FERC revises rules to help bring renewables onto the grid
It marks a departure from the current practice of setting transmission schedules in one-hour blocks, which can make it more difficult to prepare for when the sun hides behind clouds or the wind stops blowing. Transmission companies will now be able to set their schedules in 15-minute blocks.
The final rule, which will take effect one year after its publication in the Federal Register, was approved this morning by a 3-1 vote. FERC Chairman Jon Wellinghoff said the step will make it cheaper to deploy renewables, which will need to be brought onto the grid in any case to meet the portfolio standards in many states.
“Variable energy resources make up an increasing share of new capacity coming online,” he said. “This final rule eliminates undue burdens on these resources and will help transmission providers and their customers effectively manage the costs of integration.”
The dissenting vote came from Commissioner Cheryl LaFleur, who said she supported most of the changes but had “narrow” concerns that it would be hard for regional grid authorities to show that they meet the requirements of the new rules.
In a change from the 2010 proposal, today’s final rule will spare regions of the country from the 15-minute scheduling requirement if they can demonstrate that a new and different policy will serve the same purpose. LaFleur said the commission hasn’t explained why the existing efforts aren’t good enough.
“It’s very important that we not give any possible appearance in any of our rules that we’re leveraging our authority to achieve a predetermined result, but rather that we be flexible to other ways to meet the objectives that we set forth,” LaFleur said.
The wind industry welcomed the rule but said it doesn’t go far enough. Beyond the changes to scheduling, FERC could be telling grid authorities to dispatch electricity sources in 15-minute intervals, the American Wind Energy Association said in a statement.

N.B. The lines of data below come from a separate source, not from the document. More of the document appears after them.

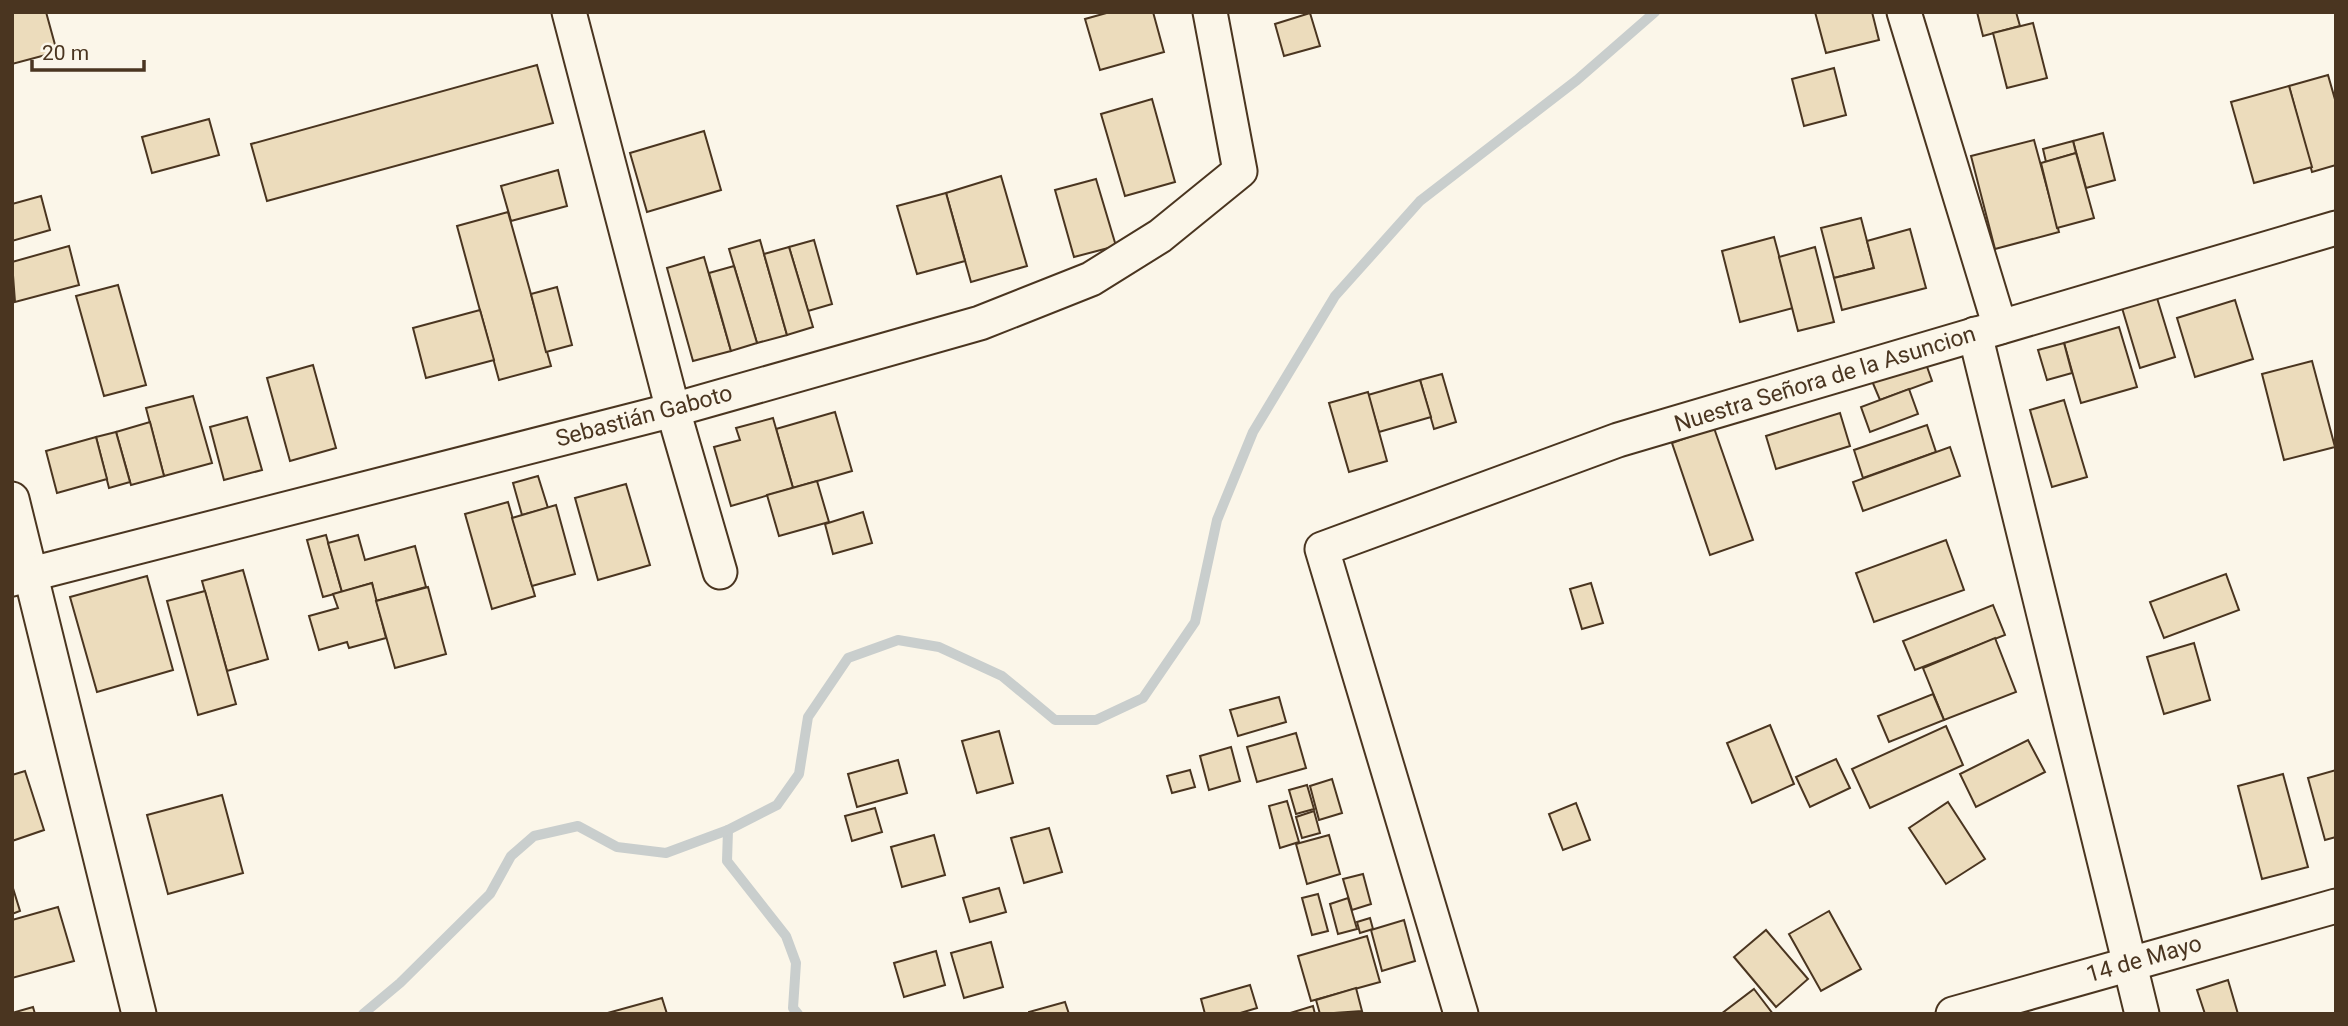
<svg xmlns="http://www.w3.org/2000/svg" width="2348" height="1026" font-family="Roboto,sans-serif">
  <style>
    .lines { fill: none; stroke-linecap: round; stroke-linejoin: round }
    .stream { stroke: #c9cecd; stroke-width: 10 }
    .building { fill: #ecdcbc; stroke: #4a3520; stroke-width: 2 }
    .minor-casing { stroke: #4a3520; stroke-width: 37 }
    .minor { stroke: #fbf6e9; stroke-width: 33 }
    .labels { text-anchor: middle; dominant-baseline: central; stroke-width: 5; stroke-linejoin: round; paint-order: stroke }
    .street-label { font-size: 23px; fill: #4a3520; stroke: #fbf6e9 }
  </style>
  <rect width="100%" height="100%" fill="#fbf6e9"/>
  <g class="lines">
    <g class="stream">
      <path d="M728 830 727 861 786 936 796 963 793 1008 798 1014"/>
      <path d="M363 1014 400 983 490 894 511 856 534 836 578 826 617 847 666 853 728 830 777 805 799 774 808 717 848 658 898 640 939 647 1002 676 1055 720H1096L1143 698 1195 622 1217 520 1253 432 1335 296 1420 201 1577 80 1655 12"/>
    </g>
  </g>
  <g class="building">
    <path d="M12 12H46L57 52 12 64Z"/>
    <path d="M1110 12H1153L1164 52 1100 70 1085 19Z"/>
    <path d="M1815 12H1872L1879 40 1826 53Z"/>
    <path d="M1977 12H2016L2020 26 1983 36Z"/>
    <path d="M1310 13 1320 46 1284 56 1275 24Z"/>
    <path d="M2033 23 2047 78 2007 88 1993 33Z"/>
    <path d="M537 65 553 123 267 201 251 144Z"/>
    <path d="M1834 68 1846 115 1804 126 1792 79Z"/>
    <path d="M2328 75 2336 103V165L2312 172 2289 86Z"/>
    <path d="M2289 86 2312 167 2254 183 2231 102Z"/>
    <path d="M1152 99 1175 182 1125 196 1101 114Z"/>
    <path d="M209 119 219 155 152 173 142 137Z"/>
    <path d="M704 131 721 190 647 212 630 153Z"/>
    <path d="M2103 133 2115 180 2086 188 2073 141Z"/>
    <path d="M2034 140 2059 232 1995 249 1971 156Z"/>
    <path d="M2073 141 2076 153 2046 162 2043 149Z"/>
    <path d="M2076 153 2094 218 2057 228 2041 163Z"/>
    <path d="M558 170 567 206 511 221 501 186Z"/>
    <path d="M1001 176 1027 266 971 282 946 193Z"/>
    <path d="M1096 179 1116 246 1074 257 1055 190Z"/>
    <path d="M946 193 965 261 917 274 897 206Z"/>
    <path d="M41 196 50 230 12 241V204Z"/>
    <path d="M508 212 551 366 499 380 457 226Z"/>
    <path d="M1861 218 1874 268 1834 278 1821 228Z"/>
    <path d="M1910 229 1926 288 1842 310 1834 278 1874 268 1867 241Z"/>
    <path d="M1774 237 1793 308 1740 322 1722 251Z"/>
    <path d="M760 240 787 335 757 343 729 249Z"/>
    <path d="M814 240 832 304 808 311 789 247Z"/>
    <path d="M69 246 79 285 15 302 12 262Z"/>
    <path d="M789 247 813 327 787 335 764 254Z"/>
    <path d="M1815 247 1834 322 1798 331 1779 257Z"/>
    <path d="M704 257 731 351 693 361 667 268Z"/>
    <path d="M734 266 757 343 731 351 709 273Z"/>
    <path d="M118 285 146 385 104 396 76 296Z"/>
    <path d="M557 287 572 345 546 352 531 294Z"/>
    <path d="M2157 298 2175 357 2140 368 2122 308Z"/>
    <path d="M2235 300 2253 359 2195 377 2177 318Z"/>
    <path d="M480 310 494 360 426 378 413 328Z"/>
    <path d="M2119 327 2137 387 2081 403 2064 343Z"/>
    <path d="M2064 343 2072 373 2047 380 2038 350Z"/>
    <path d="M1925 361 1932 381 1880 400 1872 381Z"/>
    <path d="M2312 361 2335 447 2284 460 2262 374Z"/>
    <path d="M313 365 336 448 290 461 267 378Z"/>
    <path d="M1442 374 1456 422 1434 429 1420 380Z"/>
    <path d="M1420 380 1431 417 1379 432 1368 395Z"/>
    <path d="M1909 389 1918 414 1870 432 1861 407Z"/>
    <path d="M1368 392 1387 461 1349 472 1329 403Z"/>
    <path d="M193 396 212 463 164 476 146 408Z"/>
    <path d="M2064 400 2087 477 2052 487 2030 410Z"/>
    <path d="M835 412 852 471 793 488 776 429Z"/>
    <path d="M1840 413 1850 446 1776 469 1766 436Z"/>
    <path d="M247 417 262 470 224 480 210 427Z"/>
    <path d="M773 418 793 488 731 506 714 447 740 440 736 428Z"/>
    <path d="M150 422 164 476 131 485 116 432Z"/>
    <path d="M1927 425 1936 452 1863 478 1854 450Z"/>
    <path d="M1714 428 1753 540 1710 555 1672 443Z"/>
    <path d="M116 432 130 482 109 488 96 437Z"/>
    <path d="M96 437 107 479 57 493 46 451Z"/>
    <path d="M1950 447 1960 476 1863 511 1853 482Z"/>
    <path d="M538 476 548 508 522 515 513 483Z"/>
    <path d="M817 481 829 522 779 536 767 495Z"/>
    <path d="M626 484 650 565 598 580 575 498Z"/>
    <path d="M508 502 535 596 492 609 465 514Z"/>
    <path d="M556 505 575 574 532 586 512 518Z"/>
    <path d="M863 512 872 543 833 554 825 524Z"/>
    <path d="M326 535 342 592 323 597 307 540Z"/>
    <path d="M358 535 365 560 415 546 426 587 376 601 372 583 342 592 328 543Z"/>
    <path d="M1946 540 1964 590 1874 622 1856 573Z"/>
    <path d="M243 570 268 659 227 671 202 581Z"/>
    <path d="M2226 574 2239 610 2164 638 2150 602Z"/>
    <path d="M147 576 173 670 97 692 70 597Z"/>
    <path d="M372 583 386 638 349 648 347 642 319 650 309 616 338 608 333 594Z"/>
    <path d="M1591 583 1603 623 1582 629 1570 589Z"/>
    <path d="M428 587 446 654 395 668 376 601Z"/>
    <path d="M205 591 236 704 198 715 167 601Z"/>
    <path d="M1993 605 2005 635 1915 670 1903 641Z"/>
    <path d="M1995 638 2016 692 1944 720 1923 668Z"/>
    <path d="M2194 643 2210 700 2164 714 2147 657Z"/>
    <path d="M1933 694 1944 720 1889 742 1878 716Z"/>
    <path d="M1279 697 1286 722 1238 736 1230 710Z"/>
    <path d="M1770 725 1794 784 1752 803 1727 743Z"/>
    <path d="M1946 726 1963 765 1870 808 1852 769Z"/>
    <path d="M999 731 1013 783 977 793 962 741Z"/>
    <path d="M1296 733 1306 768 1257 782 1247 747Z"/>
    <path d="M2028 740 2045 772 1976 807 1960 774Z"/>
    <path d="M1231 747 1240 781 1209 790 1200 756Z"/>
    <path d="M1836 759 1850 788 1810 807 1796 777Z"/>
    <path d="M898 760 907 793 857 807 848 774Z"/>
    <path d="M1190 770 1195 787 1172 793 1167 776Z"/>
    <path d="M2336 770V837L2325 840 2308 778Z"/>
    <path d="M25 771 44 830 12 841V775Z"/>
    <path d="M2283 774 2308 867 2262 879 2238 786Z"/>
    <path d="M1332 779 1342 813 1319 820 1310 786Z"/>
    <path d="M1307 785 1314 809 1296 814 1289 790Z"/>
    <path d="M222 795 243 873 168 894 147 815Z"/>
    <path d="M1287 801 1299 842 1280 848 1269 806Z"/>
    <path d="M1948 802 1985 859 1946 884 1909 828Z"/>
    <path d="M1576 803 1590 840 1563 850 1549 814Z"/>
    <path d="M875 808 882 832 852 841 845 816Z"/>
    <path d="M1314 811 1320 833 1302 838 1296 817Z"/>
    <path d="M1049 828 1062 872 1024 883 1011 838Z"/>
    <path d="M934 835 945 875 902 887 891 847Z"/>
    <path d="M1329 835 1340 874 1307 884 1296 844Z"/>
    <path d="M1363 874 1371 904 1352 910 1343 879Z"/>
    <path d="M12 885 20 911 12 914Z"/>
    <path d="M999 888 1006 912 970 922 963 898Z"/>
    <path d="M1318 894 1328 931 1312 935 1302 898Z"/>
    <path d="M1348 898 1357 929 1338 934 1330 904Z"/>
    <path d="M58 907 74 961 12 978V920Z"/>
    <path d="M1829 911 1861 969 1821 991 1789 934Z"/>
    <path d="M1370 918 1373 929 1360 933 1357 922Z"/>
    <path d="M1404 920 1415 961 1382 971 1371 930Z"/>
    <path d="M1766 930 1808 979 1776 1007 1734 957Z"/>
    <path d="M1367 936 1380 982 1311 1001 1298 956Z"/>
    <path d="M991 942 1003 987 964 998 951 953Z"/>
    <path d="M936 951 945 985 904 997 894 963Z"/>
    <path d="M2228 980 2238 1014H2205L2197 990Z"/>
    <path d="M1250 985 1257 1008 1237 1014H1205L1201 999Z"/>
    <path d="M1356 988 1362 1011 1320 1014 1316 1000Z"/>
    <path d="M1754 989 1773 1014H1721Z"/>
    <path d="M662 998 667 1014H604Z"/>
    <path d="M1065 1002 1069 1014H1029V1012Z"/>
    <path d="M1313 1006 1315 1014H1287Z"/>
    <path d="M33 1007 35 1014H12V1013Z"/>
  </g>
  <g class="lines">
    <g class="minor-casing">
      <g id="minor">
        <path d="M569 12 673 410 720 572"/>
        <path d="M1904 12 2000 327"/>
        <path d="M1975 334 2142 1014"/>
        <path d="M12 499 139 1014"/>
        <path d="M12 579 673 410 980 323 1091 279 1160 236 1240 171 1210 12"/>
        <path d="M1461 1014 1322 549 1618 440 2336 228"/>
        <path d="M1953 1014 2336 906"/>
      </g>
    </g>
    <use href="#minor" class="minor"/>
  </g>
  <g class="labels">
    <g class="street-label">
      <text transform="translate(1825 379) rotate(-17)">Nuestra Señora de la Asuncion</text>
      <text transform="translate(644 416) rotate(-15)">Sebastián Gaboto</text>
      <text transform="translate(2144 959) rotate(-16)">14 de Mayo</text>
    </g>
  </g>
  <rect width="2348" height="1026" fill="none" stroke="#4a3520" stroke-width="28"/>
  <path d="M32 60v10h112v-10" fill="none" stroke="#4a3520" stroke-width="3.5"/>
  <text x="42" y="60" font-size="21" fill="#4a3520" stroke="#fbf6e9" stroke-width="5" paint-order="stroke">20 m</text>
</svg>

“There is still much work to be done before we have a power system that is truly efficient and does not discriminate against renewable energy resources,” said Rob Gramlich, the group’s senior vice president for public policy, in a statement.
‘Bulk electric system’
The commission also proposed today to accept a new definition of the “bulk electric system” — a change that will decide which transmission lines and facilities must follow mandatory reliability standards.
In line with the advice of the North American Electric Reliability Corp., today’s proposal sets a strict threshold of 100 kilovolts, rather than giving regional grid overseers authority to choose what should count as part of the bulk electric system. It includes a list of exemptions to that threshold.

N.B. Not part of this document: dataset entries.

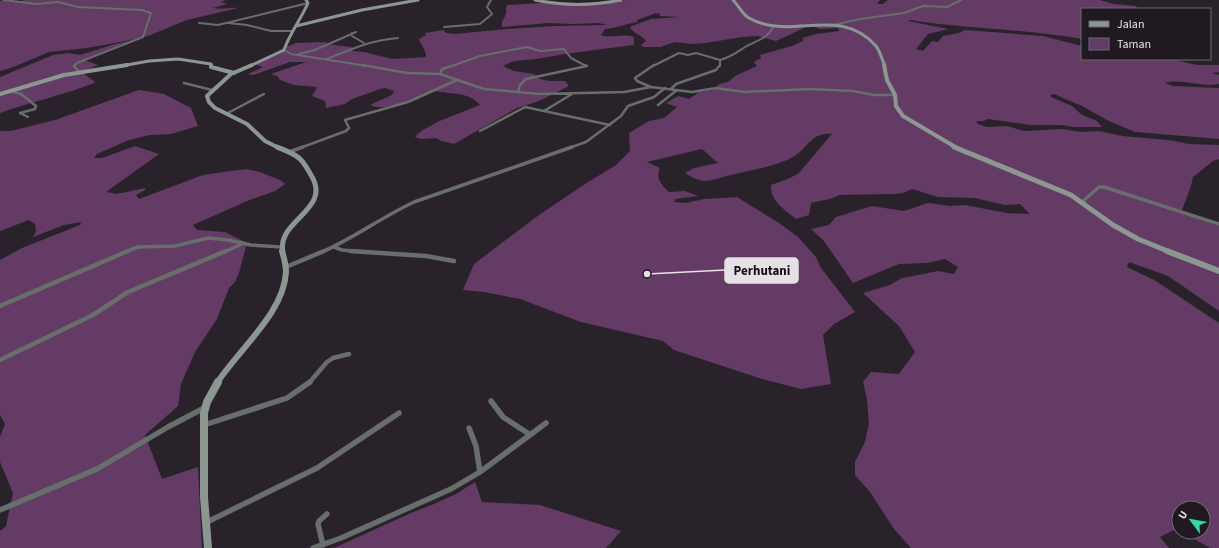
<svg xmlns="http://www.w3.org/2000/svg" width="1219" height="548" viewBox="0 0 1219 548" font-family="'Source Sans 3',sans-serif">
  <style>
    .green { fill: #633b64 }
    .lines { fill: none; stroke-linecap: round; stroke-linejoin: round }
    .street-far4 { stroke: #676e6b; stroke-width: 2 }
    .street-far3 { stroke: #676e6b; stroke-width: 2.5 }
    .street-far2 { stroke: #676e6b; stroke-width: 3.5 }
    .street-far1 { stroke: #676e6b; stroke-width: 4.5 }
    .street { stroke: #676e6b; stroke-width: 5.5 }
    .secondary-far4 { stroke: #8c9792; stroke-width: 3 }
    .secondary-far3 { stroke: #8c9792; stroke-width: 4 }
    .secondary-far2 { stroke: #8c9792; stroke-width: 5 }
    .secondary-far1 { stroke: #8c9792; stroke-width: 6 }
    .secondary { stroke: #8c9792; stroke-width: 8 }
    .leader { fill: none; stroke: #e7e1e7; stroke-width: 1.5 }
    .callout-dot { fill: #e7e1e7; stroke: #211921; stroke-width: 1.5 }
    .callout { fill: #e7e1e7; stroke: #e7e1e7; stroke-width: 1.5 }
    .callout-label { font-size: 13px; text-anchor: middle; font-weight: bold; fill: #111 }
  </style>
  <rect width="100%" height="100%" fill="#2a222b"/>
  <path class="green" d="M3 0 15 2 26 0H226L221 2 228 4H227L213 8C221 10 230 7 238 8L187 20 148 36 136 39 87 48 49 52 11 68 0 71V1Z
    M625 0H880L877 4H883L888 0H1100L1113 4 1136 6 1138 9H1082V39C1025 29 967 29 910 20L908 21 948 29 928 34 916 49 923 51 932 41 938 42 943 36 959 33 965 30 1043 36 1082 46V59H1170L1197 65H1219V72L1211 73 1219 75V84C1201 88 1182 78 1165 83L1173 86 1219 88V139L1135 132 1107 120 1082 106 1054 94 1051 95V97L1072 106 1082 115 1097 121 1102 127H1074L1061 125H1031L988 119 983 121H976L978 124 987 127 1007 126 1024 131 1063 129 1081 132 1099 131 1122 136 1169 140 1189 144 1219 145V159L1213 161 1193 177 1191 186 1181 213 1219 226V311L1168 276 1129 262 1127 267 1156 281 1219 323V548H1210L1182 532H1203V508H1179V530L1176 529 1160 537 1169 548H911L894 529 870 492 855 475V462L865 442 869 423 867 399 863 382 871 372 899 374 915 352 899 326 863 293 890 285 902 278 913 276 938 271 954 274 958 267 945 259 927 263 899 264 853 283 824 241 811 229 829 225 836 217 872 206 904 211 928 203 950 206 965 205 1007 213 1030 214 1020 204 1005 205 975 198 938 197 912 189 903 193 894 194 839 195C831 200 821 200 811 203L809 215 796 219C785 210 770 201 771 185L790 178 799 173 832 134C809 132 808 151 789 159 769 168 747 171 726 176 719 178 711 181 704 181 697 180 691 177 685 173L694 168 718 163 702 149 647 162 660 168C655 178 662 186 669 192L685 191 698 196 675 199 674 202 686 203 704 199 737 197 779 223 798 237 816 257 821 268 855 312 834 324 823 335 831 384 801 389 762 379 674 350 663 341 581 322 520 299 484 292 463 290 474 264 539 215 585 184 616 165 630 151 629 133 649 121 664 118 677 107 666 103 678 96 689 99 699 92 714 90 719 84 728 82 735 76 757 66 754 62 761 58 760 55 795 45 804 40 802 38 816 34 839 31 838 28 821 29 811 26 806 27 776 41 757 36 742 37 706 43 691 44 675 42 660 47H643L641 45 646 41C641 35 635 34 630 28L632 26 651 19 680 17 660 16V14L656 13 637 20V22C626 24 617 28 605 29L601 35C612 39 623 33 634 37V45C601 49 569 53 536 59 523 61 515 59 503 66L514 71 534 74 540 79 549 81H565L569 86 539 101 517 108 454 144C448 142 441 142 436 138L421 139 415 137C420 130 430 127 437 122L480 105C470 93 456 94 441 92 437 92 435 90 432 91 415 97 387 113 370 105L392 95 394 91 385 88 380 89 352 99 345 104 326 108 325 101 312 96 317 87 294 85 280 80 277 76 271 74 306 62H290L253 75 248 74 263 67 254 64 283 52 287 50 286 47 296 43 328 42 325 44 351 47 353 51 364 52 392 59 426 57C426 50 421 45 419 39L426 35 425 33 443 30 446 33 455 34 506 29 554 26 607 25 599 23 574 24 549 23 502 27C501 21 504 19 506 14 507 10 505 9 507 5L541 3 575 5 611 3Z
    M134 40 122 44 84 60 98 65 86 70 83 73 95 82 94 83C64 95 31 102 0 113V77L53 55 68 53 80 55 115 44Z
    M139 90 164 94 191 108 198 126 171 134 150 135 129 140 97 154 94 158H102L135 146 159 154 106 192 117 194 145 188V190L136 195 139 199 203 175 223 172 246 169 260 172 282 181 285 184 275 191 247 201 193 225 197 230 225 232 247 243 239 273 235 282 229 288 217 319 195 352 181 384 178 406 145 435 162 479 198 467 202 548H0V531L6 526 13 493 0 462V437L5 424 0 415V260L22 248 80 225 81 222 64 225 33 237 36 231 35 224 29 220 0 231V131H11L55 120Z
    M475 482 482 502 540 505 621 531 606 548H334L411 513 434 504 456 494Z"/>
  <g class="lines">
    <path class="street-far4" d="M4 0 37 4 58 2 78 7 141 10 151 13 143 37 77 63 74 66
      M199 23 218 25 308 3
      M228 23 247 25 271 31H291
      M834 25 860 19 904 13 923 6 947 7 961 0
      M444 27 480 24 492 14 487 7 491 0
      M352 33V36L364 43
      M284 50 291 54 367 66
      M299 54 315 50 356 32
      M327 59C351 49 372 40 398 38
      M452 66 480 56 527 47 540 51 564 49 571 58 586 66
      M653 66 679 53 688 55 696 53 720 60
      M720 66V60C731 57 736 53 745 47 755 41 768 39 773 27"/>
    <path class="street-far3" d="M75 65 74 66 79 72
      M362 65 407 73 440 74 484 89 540 94 624 92 651 87 692 92 716 88 744 92 810 89 853 91 874 95H895
      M440 74 442 69 455 65
      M184 83 212 90
      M651 87 637 81 635 78 654 65
      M671 89 676 84 716 70 720 65
      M11 91 21 94 36 106 35 109 20 113 28 117
      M518 92 520 85 526 79 587 66 584 65
      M658 105 677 90
      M544 111 572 94
      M226 114 264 94
      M480 131 525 107 610 125
      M300 148 346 131 349 128 345 120 408 102 457 80
      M569 148 586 142 621 116 628 106 654 97 665 88"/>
    <path class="street-far2" d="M289 152 303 147
      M1082 202 1099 187H1104L1219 224
      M334 247 342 250 364 252
      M125 252 138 247 175 246 208 238 228 240 251 245 281 247
      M224 252 242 244
      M322 252C354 238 382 217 414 202L572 147"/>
    <path class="street-far1" d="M350 251 426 256 454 261
      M286 267 324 251
      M0 306 128 251
      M0 360 93 315 128 292 226 251
      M309 383 327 362 333 358 349 354"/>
    <path class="street" d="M491 401 503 417 529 434
      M204 425 287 398 310 382
      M469 428 476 446 480 472
      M0 510 97 469 168 427 204 408
      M205 523 317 468 399 413
      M323 545 318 524 319 521 327 514
      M313 548 341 538 451 489 480 472 546 423"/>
    <path class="secondary-far4" d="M535 0C564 6 592 6 621 0
      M733 0C738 5 743 15 749 18 791 42 839 4 876 46 880 51 882 60 885 66
      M296 26 362 10 418 0
      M121 66 149 61 178 59 211 64V66
      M250 66 284 50C290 33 301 19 308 3L306 0"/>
    <path class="secondary-far3" d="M211 65V67L234 73
      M252 65 231 74 207 96 209 102 215 108 247 124 265 141 279 148
      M884 65 887 80 895 95 896 106 903 116 957 148
      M0 94 64 75 127 65"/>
    <path class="secondary-far2" d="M277 147C284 150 296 154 301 160 305 164 308 170 311 175 333 210 276 220 283 252
      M954 147 1071 195 1113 225 1138 239 1170 252"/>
    <path class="secondary-far1" d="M1167 251 1219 271
      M217 383C239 349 284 313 286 272 286 264 284 258 282 251"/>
    <path class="secondary" d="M208 548 204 497V413L207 402 218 382"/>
  </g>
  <path class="leader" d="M647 274L725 270"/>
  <circle class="callout-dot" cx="647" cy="274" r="4"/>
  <rect class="callout" x="725" y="258" width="73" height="25" rx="4"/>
  <g class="callout-label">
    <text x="762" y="275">Perhutani</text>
  </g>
  <rect x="1081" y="8" width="130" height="52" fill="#211921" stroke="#706970"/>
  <rect x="1089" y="21" width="20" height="6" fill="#8c9792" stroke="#706970"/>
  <text x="1117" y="28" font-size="12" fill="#e7e1e7">Jalan</text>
  <rect x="1089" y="38" width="20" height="12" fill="#633b64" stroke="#706970"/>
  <text x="1117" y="48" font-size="12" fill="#e7e1e7">Taman</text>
  <g transform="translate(1191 520) rotate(302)"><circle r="19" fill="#211921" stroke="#706970"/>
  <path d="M0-3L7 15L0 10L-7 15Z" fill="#36d4a7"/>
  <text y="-6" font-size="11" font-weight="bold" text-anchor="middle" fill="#e7e1e7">U</text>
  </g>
</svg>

The proposal passed on a unanimous vote, with commissioners saying it would clear up inconsistencies on the power grid in different parts of the country.
Commissioner Philip Moeller said last September’s blackout in Southern California should be a wakeup call. Facilities handling less than 100 kV played a role in the outage after the failure of a high-voltage transmission line connecting Arizona and San Diego, FERC and NERC said last month (E&ENews PM, May 1).
“There were a variety of causes of that event, but sub-100 kV facilities played a significant role in blacking out 7 million people,” Moeller said. “It’s critical to recognize that the bulk electric system … is interconnected in a way that even sub-100 kV facilities can impact millions of people, and we can’t have a repeat of that event.”